More than four days later, barely a quarter of the crew of 1,197 came out of the water with enough strength to survive.

Go read for the words of those survivors still living, still deserving our honor.

Also, as to honor, this aspect of the story, tucked away at the end, cannot be stressed enough.

Reports of the Indianapolis’ sinking were buried behind the news of the Japanese surrender.

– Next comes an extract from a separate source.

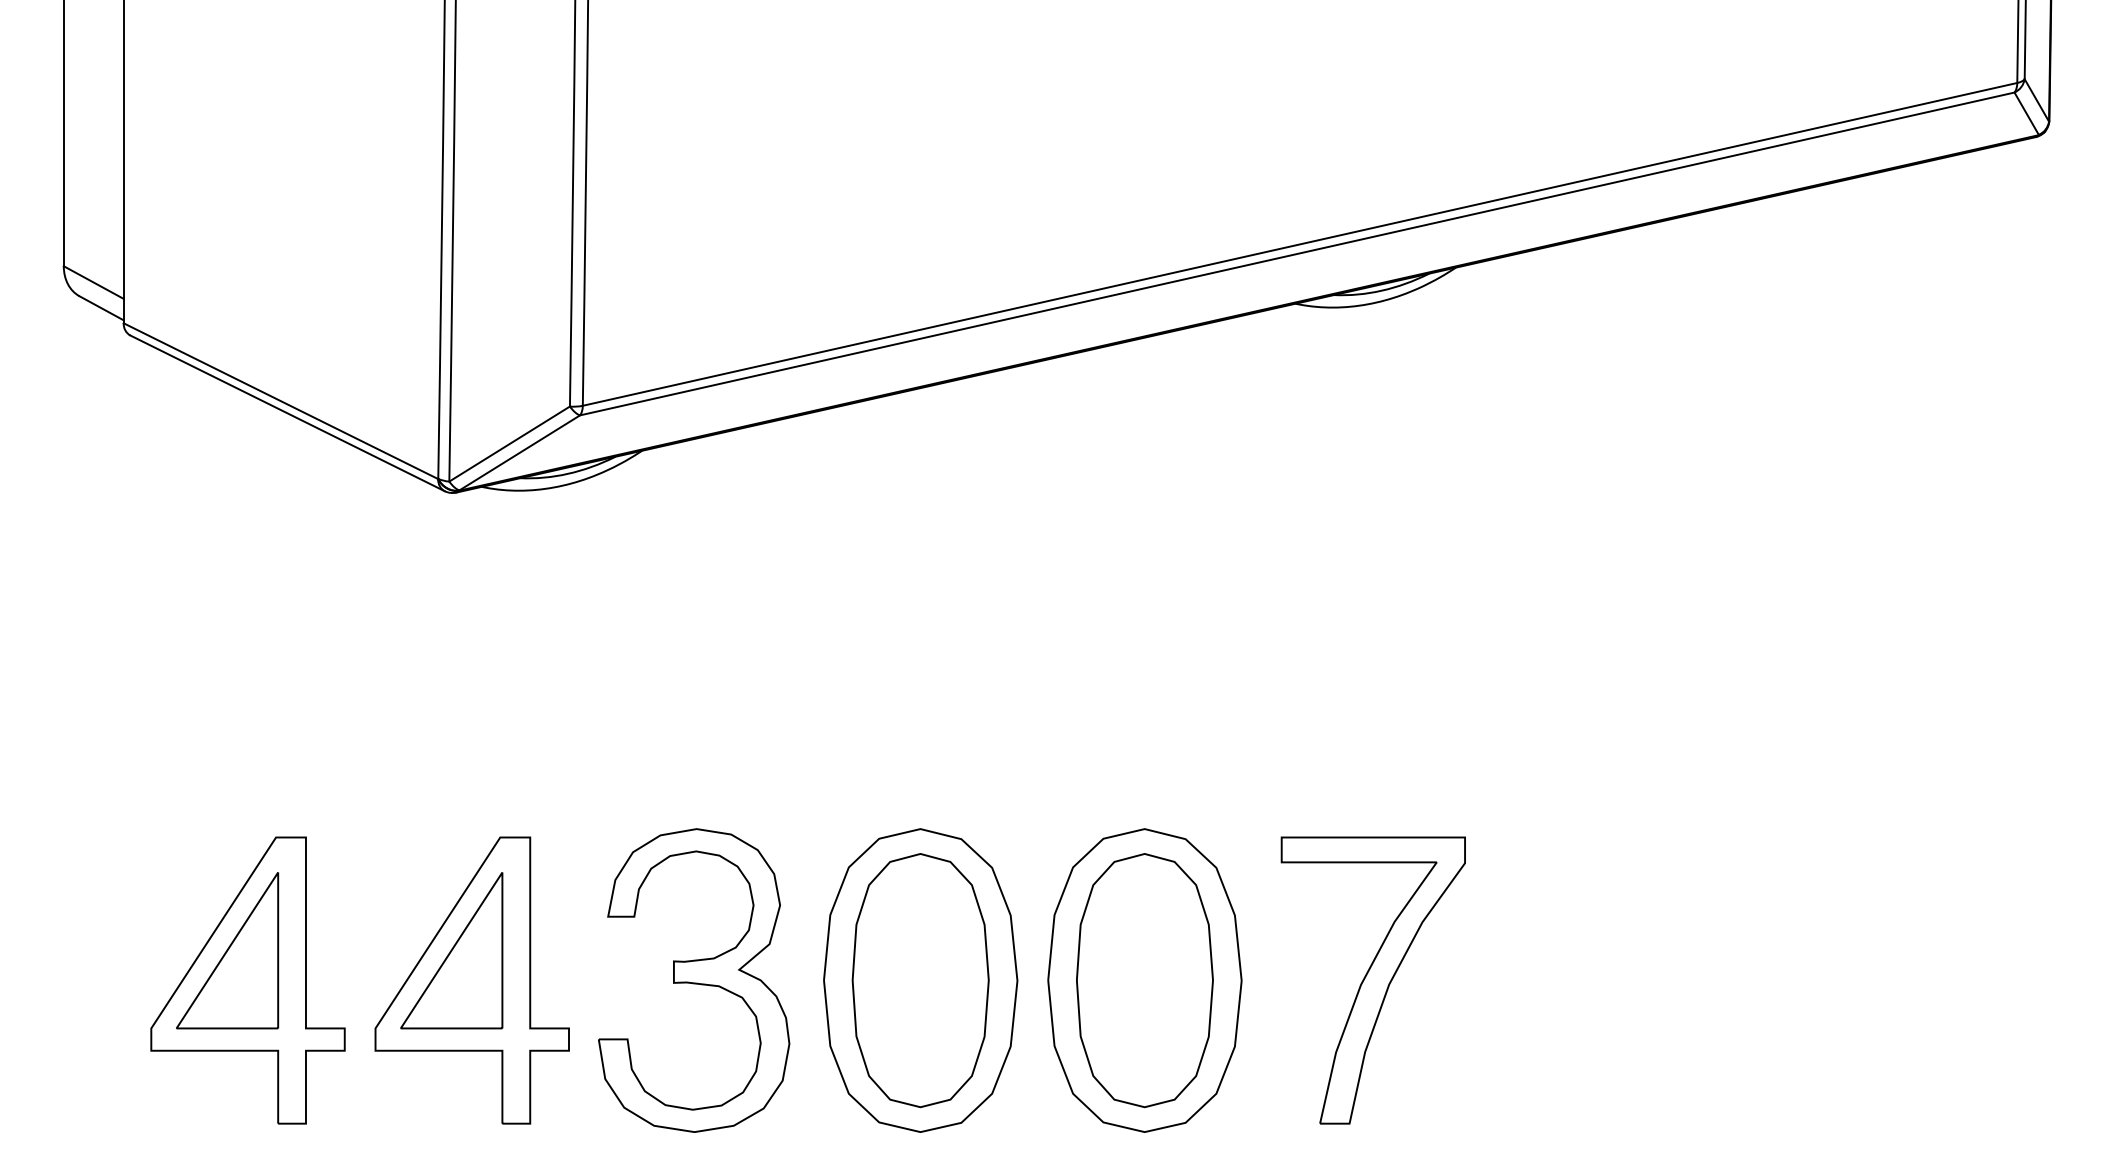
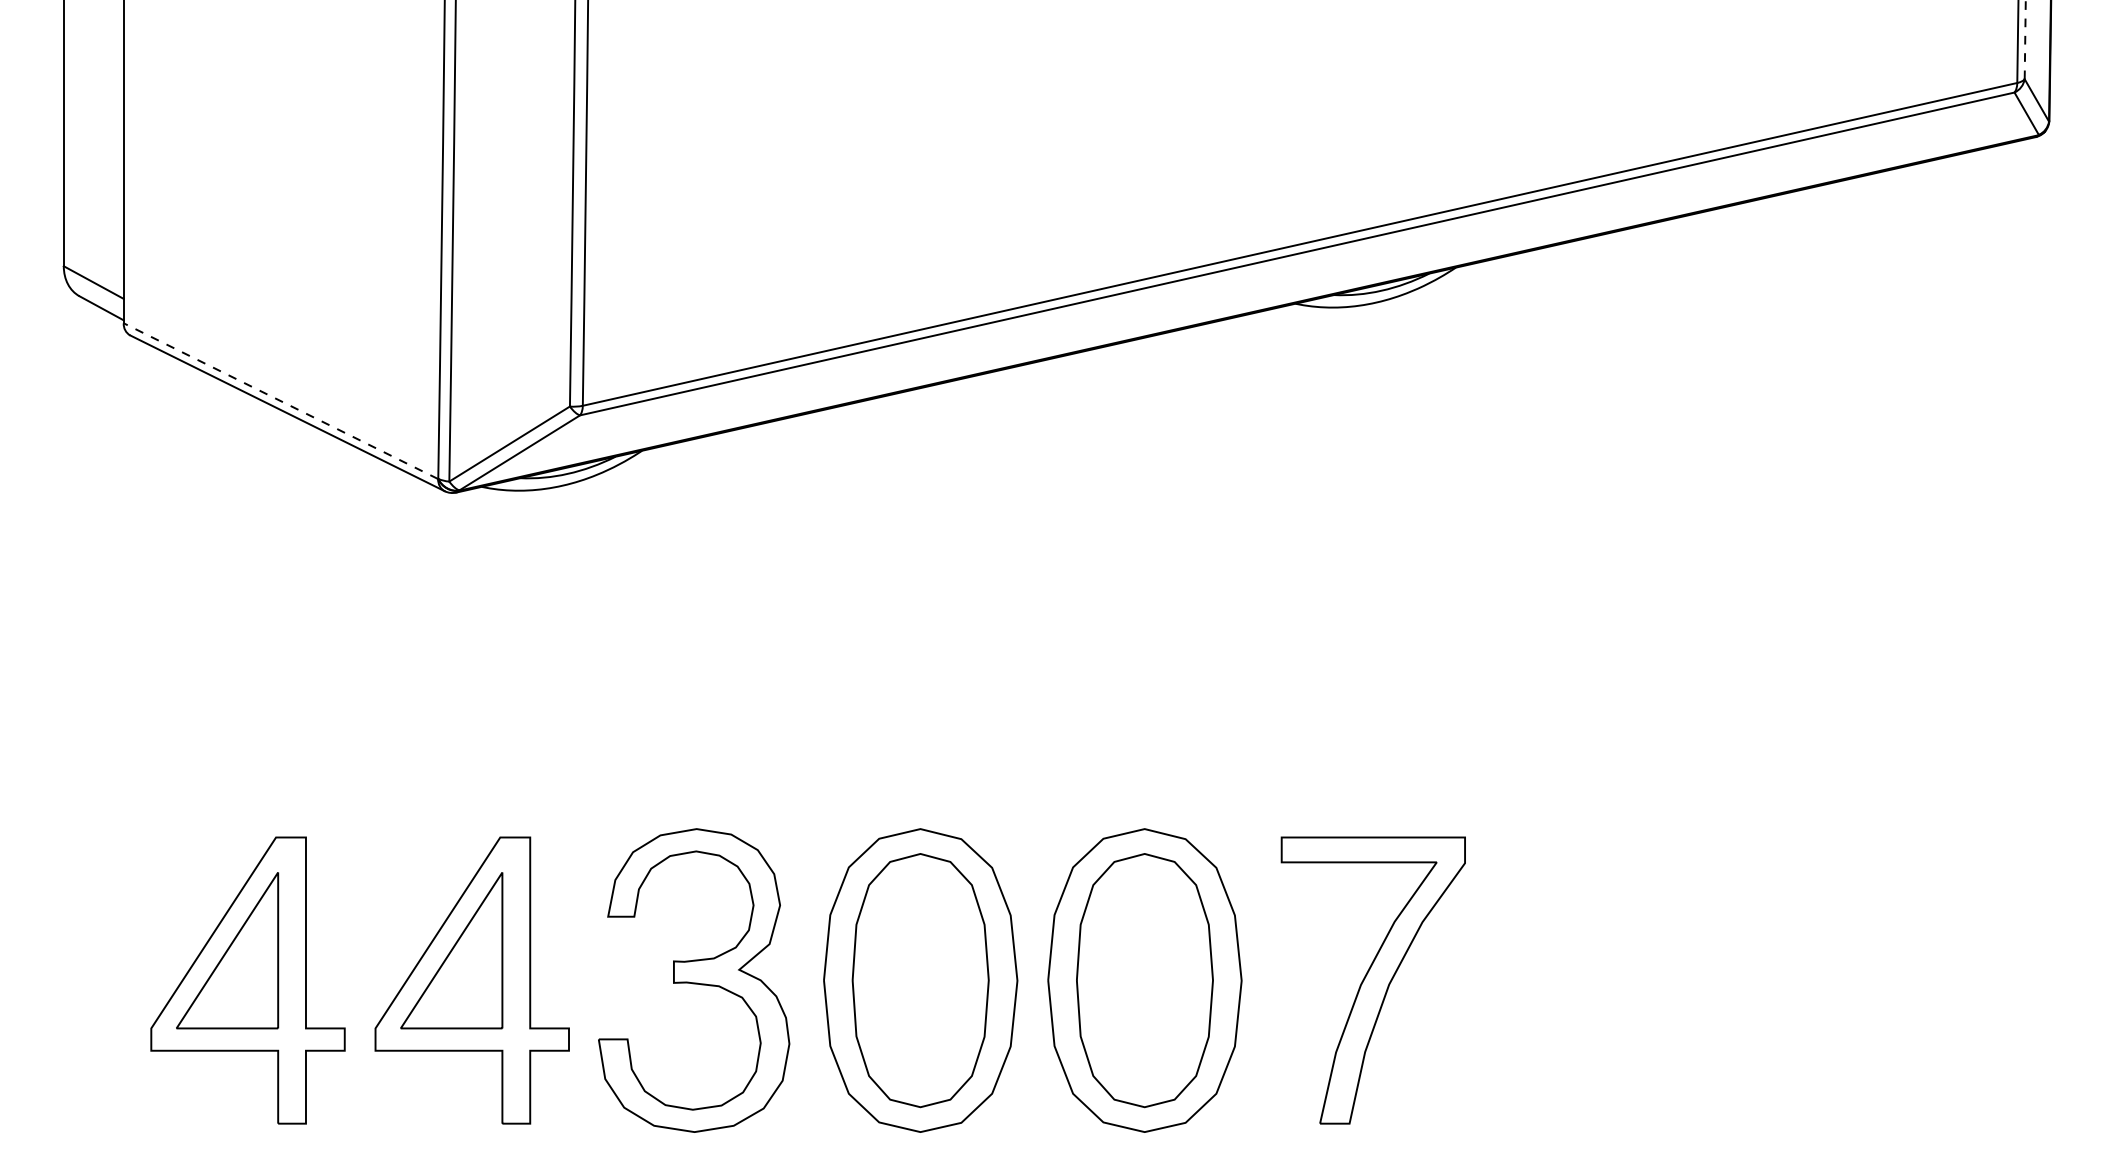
arc at (2025, 39): solid -> dashed
line at (280, 400): solid -> dashed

The commander of the Indianapolis, Capt. Charles McVay III, was court-martialed for not sailing a zigzag course to evade submarines. His men believe he was made a scapegoat. In 2000, 32 years after McVay committed suicide, Congress passed an act clearing his name.

Be at peace, sir.

Thanks to Hollywood, and justifiably for once, it is difficult to hear this story without thinking of a moment in a movie. Robert Shaw, speaking as the crusty Quint, captain of the fishing vessel Orca and in the role of a survivor of this historical ordeal, did the actual sailors much justice in the classic film Jaws with the following:

Japanese submarine slammed two torpedoes into her side, Chief. We was comin’ back from the island of Tinian to Leyte. We’d just delivered the bomb. The Hiroshima bomb. Eleven hundred men went into the water. Vessel went down in 12 minutes. Didn’t see the first shark for about a half-hour. Tiger. 13-footer. You know how you know that in the water, Chief? You can tell by lookin’ from the dorsal to the tail. What we didn’t know, was that our bomb mission was so secret, no distress signal had been sent. They didn’t even list us overdue for a week. Very first light, Chief, sharks come cruisin’ by, so we formed ourselves into tight groups. It was sorta like you see in the calendars, you know the infantry squares in the old calendars like the Battle of Waterloo and the idea was the shark come to the nearest man, that man he starts poundin’ and hollerin’ and sometimes that shark he go away… but sometimes he wouldn’t go away. Sometimes that shark looks right at ya. Right into your eyes. And the thing about a shark is he’s got lifeless eyes. Black eyes. Like a doll’s eyes. When he comes at ya, he doesn’t even seem to be livin’… ’til he bites ya, and those black eyes roll over white and then… ah then you hear that terrible high-pitched screamin’. The ocean turns red, and despite all your poundin’ and your hollerin’ those sharks come in and… they rip you to pieces. You know by the end of that first dawn, lost a hundred men. I don’t know how many sharks there were, maybe a thousand. I do know how many men, they averaged six an hour. Thursday mornin’, Chief, I bumped into a friend of mine, Herbie Robinson from Cleveland. Baseball player. Boson’s mate. I thought he was asleep. I reached over to wake him up. He bobbed up, down in the water, he was like a kinda top. Upended. Well, he’d been bitten in half below the waist. At noon on the fifth day, a Lockheed Ventura swung in low and he spotted us, a young pilot, lot younger than Mr. Hooper here, anyway he spotted us and a few hours later a big ol’ fat PBY come down and started to pick us up. You know that was the time I was most frightened. Waitin’ for my turn. I’ll never put on a lifejacket again. So, eleven hundred men went into the water. 316 men come out, the sharks took the rest, June the 29th, 1945. Anyway, we delivered the bomb.

Comments

2 responses to “Survivors Gather to Mark WWII Tragedy”

  1. TF Stern Avatar

    Thanks for reminding me of that incident. While the
    scene from the movie was “scripted”, it is no less as
    valuable as a part of history. Some people have to withness
    events that never leave them at peace, never.

  2. Damian Avatar

    If you haven’t read Doug Stanton’s In Harm’s Way about this tragedy, you should. A collection of errors left those men in the water much longer than they should have been there.